SOURCE EXTRACT:

8.6 A customer which fails to pay on time shall be in default, without notification thereof being required, and shall be liable to pay us interest at the rate of 2% of the invoice amount for each month or part of a month following the payment date, as defined in Clause 8.1, for which payment is overdue, unless the statutory interest rate is higher.
8.7 If the costumer is in default or in breach of the Contract in fulfilling its obligations (in a timely manner) then all reasonable costs incurred to obtain an out-of-court settlement are payable by the costumer. The costumer is in any event liable to pay the collection costs.
8.8 With regard to the extrajudicial (collection) charges, we are entitled to a payment of the maximum sum that is determine in the Payment of Extrajudicial Collection Charges Decree
8.9 We are only entitled to a reimbursement of extrajudicial collection charges after we send the costumer a reminder to pay within 15 days the outstanding invoice or invoices after the costumer came into default.
8.10 Any reasonable legal costs and execution costs incurred are also payable by the costumer.
Reservation of ownership / non-possessory lien 9.1 All goods which we deliver to a customer shall remain our property until the customer has settled all our receivables under the purchasing / contracting agreements covering such goods and the work performed therefore, plus interest and costs, and any of our other receivables relating to such customer’s failure to fulfil the agreement.

YOUR TASK:
Answer these questions using the payment terms above.
(a) At what rate is interest charged on an overdue payment, and for what period does that rate apply?
(b) Within how many days must the reminder ask for payment of the outstanding invoice or invoices before extrajudicial collection charges can be reimbursed?
(c) Until when do goods delivered to a customer remain the supplier's property?

INFORMATION SHOWN:
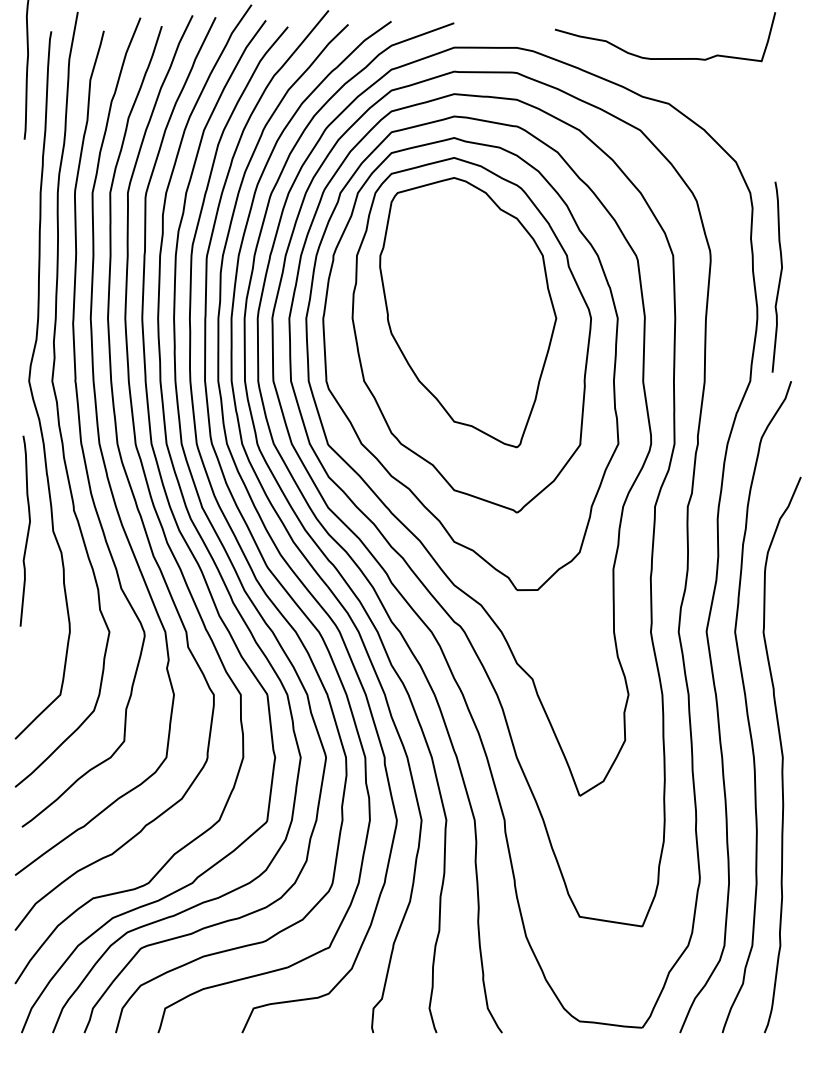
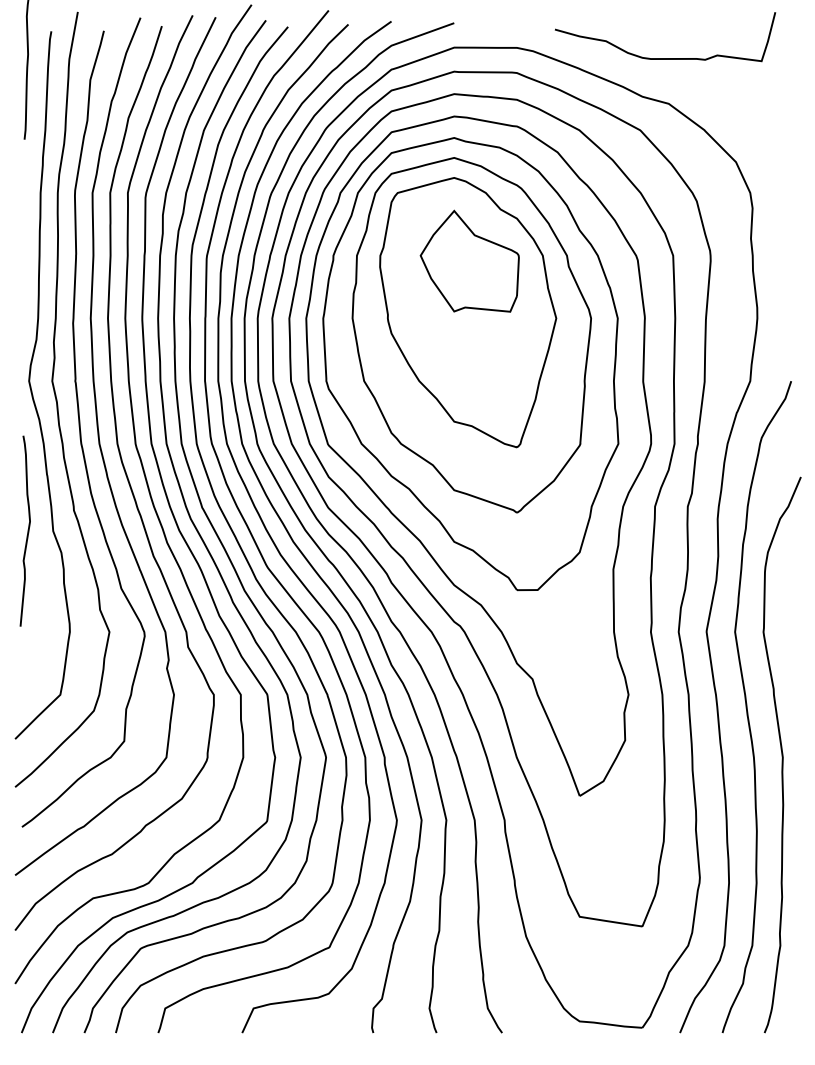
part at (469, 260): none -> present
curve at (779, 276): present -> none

---

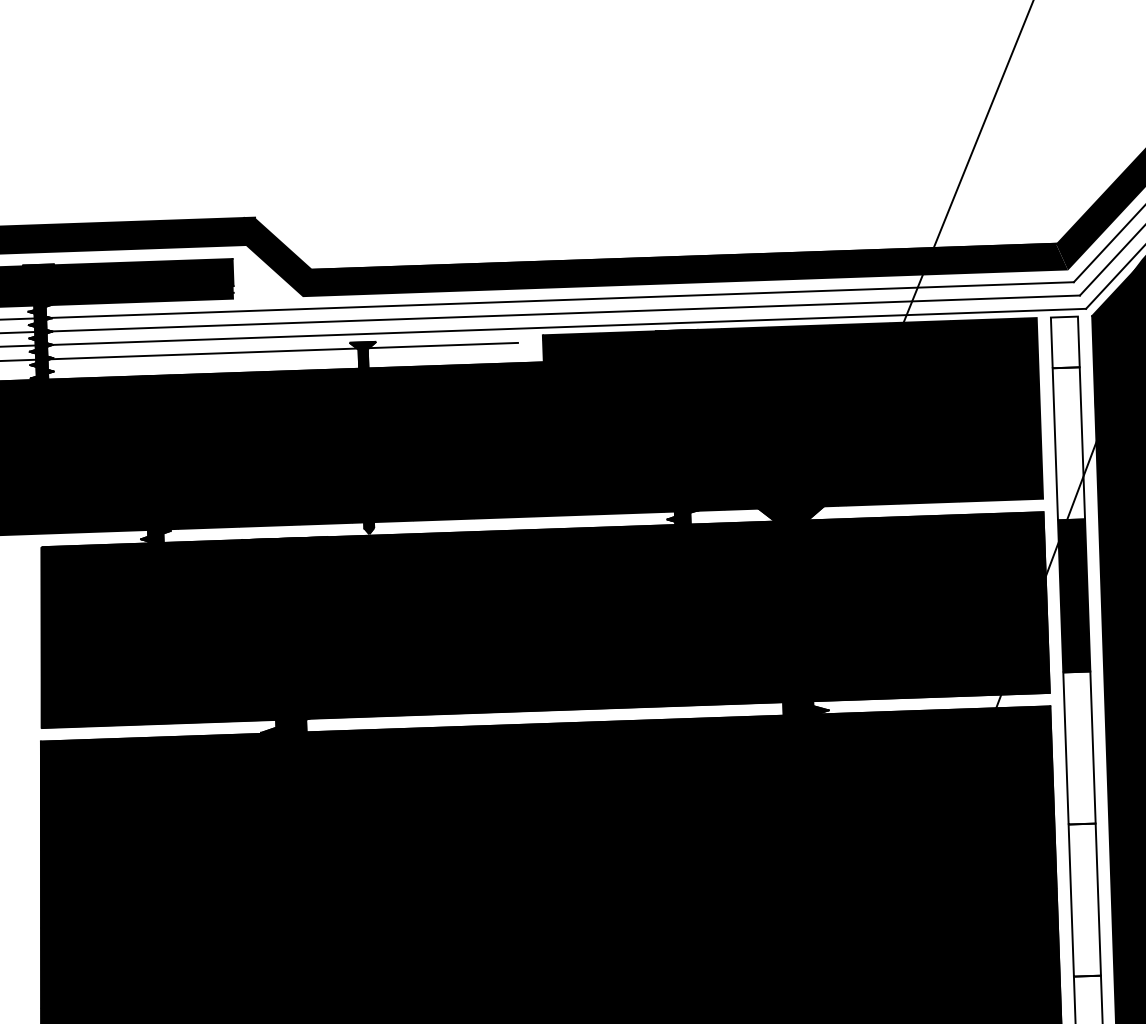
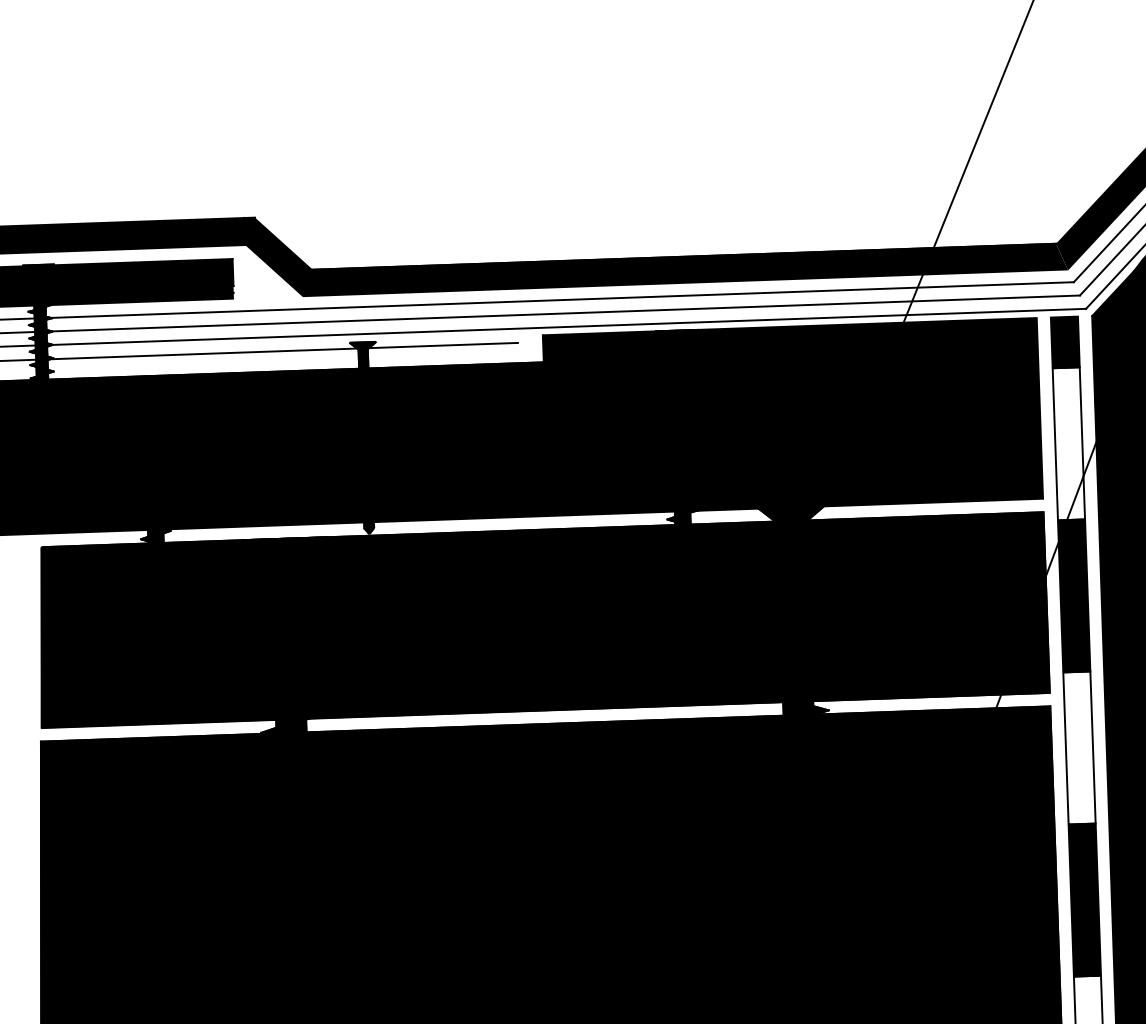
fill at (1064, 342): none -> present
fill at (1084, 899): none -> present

SOLUTION BELOW:
(a) The rate is 2% of the invoice amount for each month or part of a month that payment is overdue after the payment date, unless the statutory interest rate is higher.
(b) The reminder must ask for payment within 15 days.
(c) The goods remain the supplier's property until the customer has settled all receivables under the purchasing or contracting agreements covering those goods and the work performed, plus interest and costs. Any other receivables relating to the customer's failure to fulfil the agreement must also be settled.